NOAH ALEX MUKANGANYAMA
C M E D (PRIVATE) LIMITED
HIGH COURT OF ZIMBABWE
HARARE, 7 & 8 June 2007 and 20 August 2008
A Muchadehama,for the plaintiff
C Muringi,for the defendants
GOWORA J: On 21 April 2006 the plaintiff issued summons out of this claim for payment to him for damages in the sum of $10 billion. The claim as framed in the summons and declaration is in the following terms:
- payment of ten billion dollars owed by the defendants to the plaintiff being defamation damages suffered by the plaintiff as a result of a defamatory letter published by the defendants of and concerning the plaintiff in or about August 2004. The amount is due and payable but despite demand the defendant refuses, neglects or fails to pay.
- payment of the sum of ten billion dollars being damages for injuria as a result of the letter written to Plaintiff by the defendants in or about August 2004. The amount is due and payable but despite demand, the defendant refuses neglects or fails to pay.
- Interest on the amount from 18 August 2004, being the date of publication to the date of payment.

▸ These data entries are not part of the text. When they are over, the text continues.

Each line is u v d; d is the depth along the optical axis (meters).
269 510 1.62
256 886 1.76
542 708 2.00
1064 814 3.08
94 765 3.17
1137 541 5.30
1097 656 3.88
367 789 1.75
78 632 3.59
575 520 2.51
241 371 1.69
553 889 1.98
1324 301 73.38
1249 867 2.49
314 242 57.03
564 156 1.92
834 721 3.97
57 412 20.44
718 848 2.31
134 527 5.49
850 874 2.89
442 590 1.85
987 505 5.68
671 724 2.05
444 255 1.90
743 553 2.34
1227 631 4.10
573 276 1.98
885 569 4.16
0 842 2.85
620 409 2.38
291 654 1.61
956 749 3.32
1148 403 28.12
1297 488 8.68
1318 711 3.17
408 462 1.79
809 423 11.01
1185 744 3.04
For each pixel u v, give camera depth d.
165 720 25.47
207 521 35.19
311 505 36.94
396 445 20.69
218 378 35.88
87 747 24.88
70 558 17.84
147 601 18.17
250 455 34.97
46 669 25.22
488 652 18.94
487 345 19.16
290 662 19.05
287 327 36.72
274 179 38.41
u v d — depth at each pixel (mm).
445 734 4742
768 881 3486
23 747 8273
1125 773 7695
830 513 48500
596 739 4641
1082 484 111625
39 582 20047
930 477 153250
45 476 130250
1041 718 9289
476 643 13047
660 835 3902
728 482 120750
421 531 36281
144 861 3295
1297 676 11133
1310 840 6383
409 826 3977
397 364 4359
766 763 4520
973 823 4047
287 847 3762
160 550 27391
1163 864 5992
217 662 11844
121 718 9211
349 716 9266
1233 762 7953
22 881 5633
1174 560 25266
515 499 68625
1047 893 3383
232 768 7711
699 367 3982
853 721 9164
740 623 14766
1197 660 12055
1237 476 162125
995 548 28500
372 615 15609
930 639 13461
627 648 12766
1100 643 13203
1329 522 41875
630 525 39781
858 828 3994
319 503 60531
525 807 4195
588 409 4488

In his declaration the plaintiff averred that on 18 August 2004, the first defendant, who is the Managing Director for the second defendant had written a letter to the plaintiff. The plaintiff alleged that the letter had stated that the plaintiff had failed the vetting process, had failed to disclose that he had been fired by one of his former employers, which non-disclosure had reflected badly on the plaintiff’s integrity and was also prejudicial to the interests of the second defendant as it had employed the plaintiff when he was unsuitable for the position. The plaintiff averred in the declaration that the article was defamatory of him in several respects. In the alternative the plaintiff averred that he had been degraded and humiliated by the letter. He averred further that he had suffered damages in the sum of ten billion dollars.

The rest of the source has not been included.